2. The voice recognition unit is configured to optimize the recognition language dictionary and the recognition language dictionary from the plurality of recognition language dictionaries and the plurality of recognition acoustic dictionaries based on the estimation result of the work load estimation unit. The voice interaction device according to claim 1, wherein a voice dictionary is selected and recognized.

3. The voice recognition unit, based on the detection result of the work state detection unit and / or the dialogue progress degree information of the dialogue control unit, the plurality of recognition language dictionaries and the plurality of recognition language dictionaries. 2. The voice dialogue apparatus according to claim 1, wherein the optimal recognition language dictionary and the recognition acoustic dictionary are selected and recognized from the acoustic dictionary.

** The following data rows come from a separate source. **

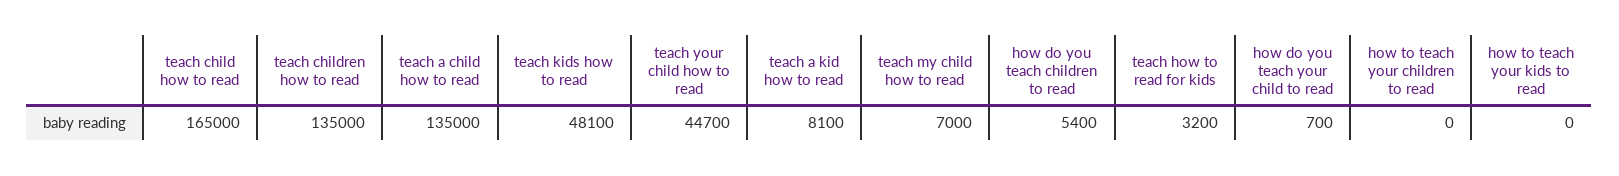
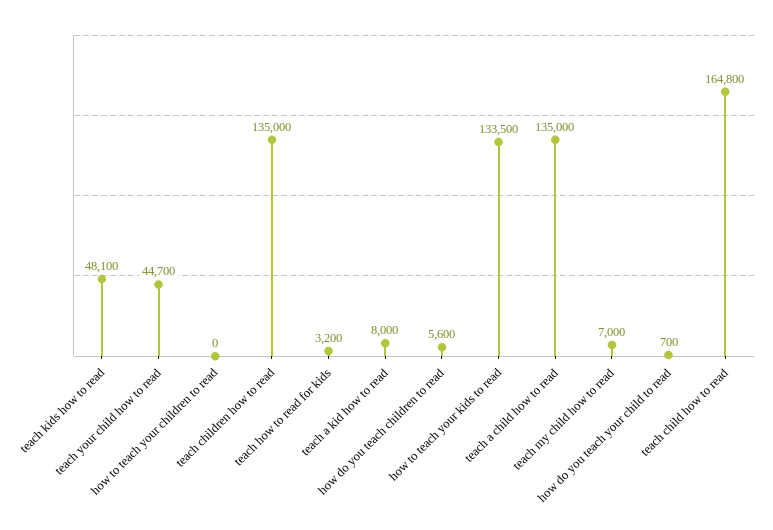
  {
-   "teach child how to read": 165000,
+   "teach child how to read": 164800,
    "teach children how to read": 135000,
    "teach a child how to read": 135000,
    "teach kids how to read": 48100,
    "teach your child how to read": 44700,
-   "teach a kid how to read": 8100,
+   "teach a kid how to read": 8000,
    "teach my child how to read": 7000,
-   "how do you teach children to read": 5400,
+   "how do you teach children to read": 5600,
    "teach how to read for kids": 3200,
    "how do you teach your child to read": 700,
    "how to teach your children to read": 0,
-   "how to teach your kids to read": 0
+   "how to teach your kids to read": 133500
  }

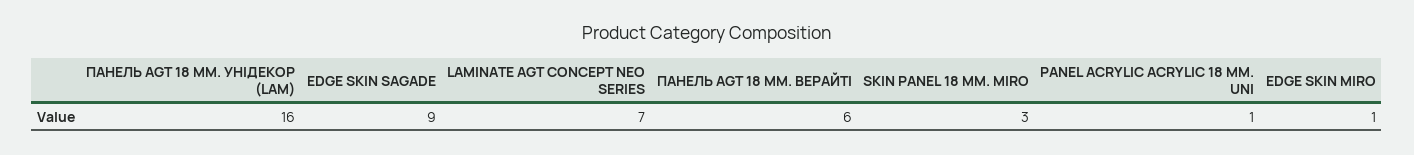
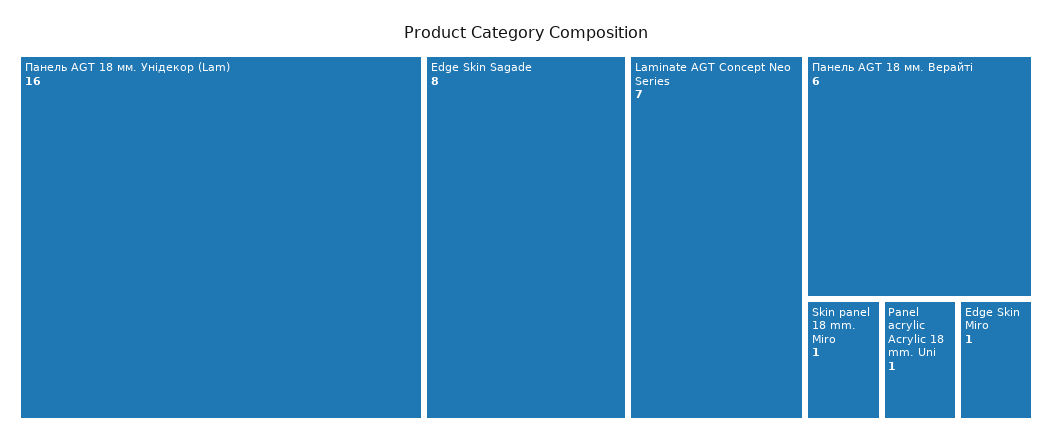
  {
    "ПАНЕЛЬ AGT 18 ММ. УНІДЕКОР (LAM)": 16,
-   "EDGE SKIN SAGADE": 9,
+   "EDGE SKIN SAGADE": 8,
    "LAMINATE AGT CONCEPT NEO SERIES": 7,
    "ПАНЕЛЬ AGT 18 ММ. ВЕРАЙТІ": 6,
-   "SKIN PANEL 18 MM. MIRO": 3,
+   "SKIN PANEL 18 MM. MIRO": 1,
    "PANEL ACRYLIC ACRYLIC 18 MM. UNI": 1,
    "EDGE SKIN MIRO": 1
  }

4. The work state detecting section includes a worker state detecting section for detecting a worker state, an apparatus state detecting section for detecting a state of a working apparatus, and / or a noise detecting section for detecting ambient noise. The voice interaction device according to any one of claims 1 to 3, wherein:

5. The voice interaction device according to claim 4, wherein the worker state detecting unit detects the worker state from a physiological index of the worker.

6. The voice interactive apparatus according to claim 5, wherein the physiological index of the worker is a heart rate, a sweat rate, and a line-of-sight related value.

7. The apparatus state detecting unit according to claim 4, wherein the apparatus state detecting unit detects the apparatus state based on a physical quantity of the working apparatus and an operation frequency of the apparatus. Spoken dialogue device.

8. The dialogue progress level information is composed of a confirmation item and one of an unknown state, a confirmation required state, and a confirmation state indicating the degree of confirmation of the confirmation item.
9. The voice interaction device according to claim 7.

9. The dialogue control unit, when the workload is small or medium, prompts confirmation of the item by using a confirmation item in a confirmation required state and sets a new question item. The voice interaction device according to any one of claims 1 to 8.

10. The dialogue control unit sets a question item in a single question-and-answer form when the workload is large, according to any one of claims 1 to 8. The voice interaction device according to item 1.

11. The dialogue control unit prevents the dialogue load from increasing when the predetermined time and / or the work load after the predetermined time is estimated to be large. The dialogue method, the dialogue time interval, and / or the speech length and the speech speed are adjusted.
11. The voice interaction device according to claim 10.

12. The work state detection unit and the work load estimation unit are processes independent of the voice recognition unit, the dialogue control unit, and the guidance generation unit. 11. The voice interaction device according to any one of 11.

13. The voice interactive apparatus according to claim 1, wherein the working device is a vehicle, and the worker is a driver of the vehicle.

14. The physical quantity of the working device includes at least one of a following distance between a front vehicle and / or a rear vehicle, a position of the vehicle, a speed, an acceleration, a turning speed, a turning acceleration, and an accelerator / brake pedal depression amount. 14. The voice interaction device according to claim 13, wherein:

15. The voice interactive apparatus according to claim 13, wherein the voice interactive apparatus is provided in an information providing device mounted on the vehicle.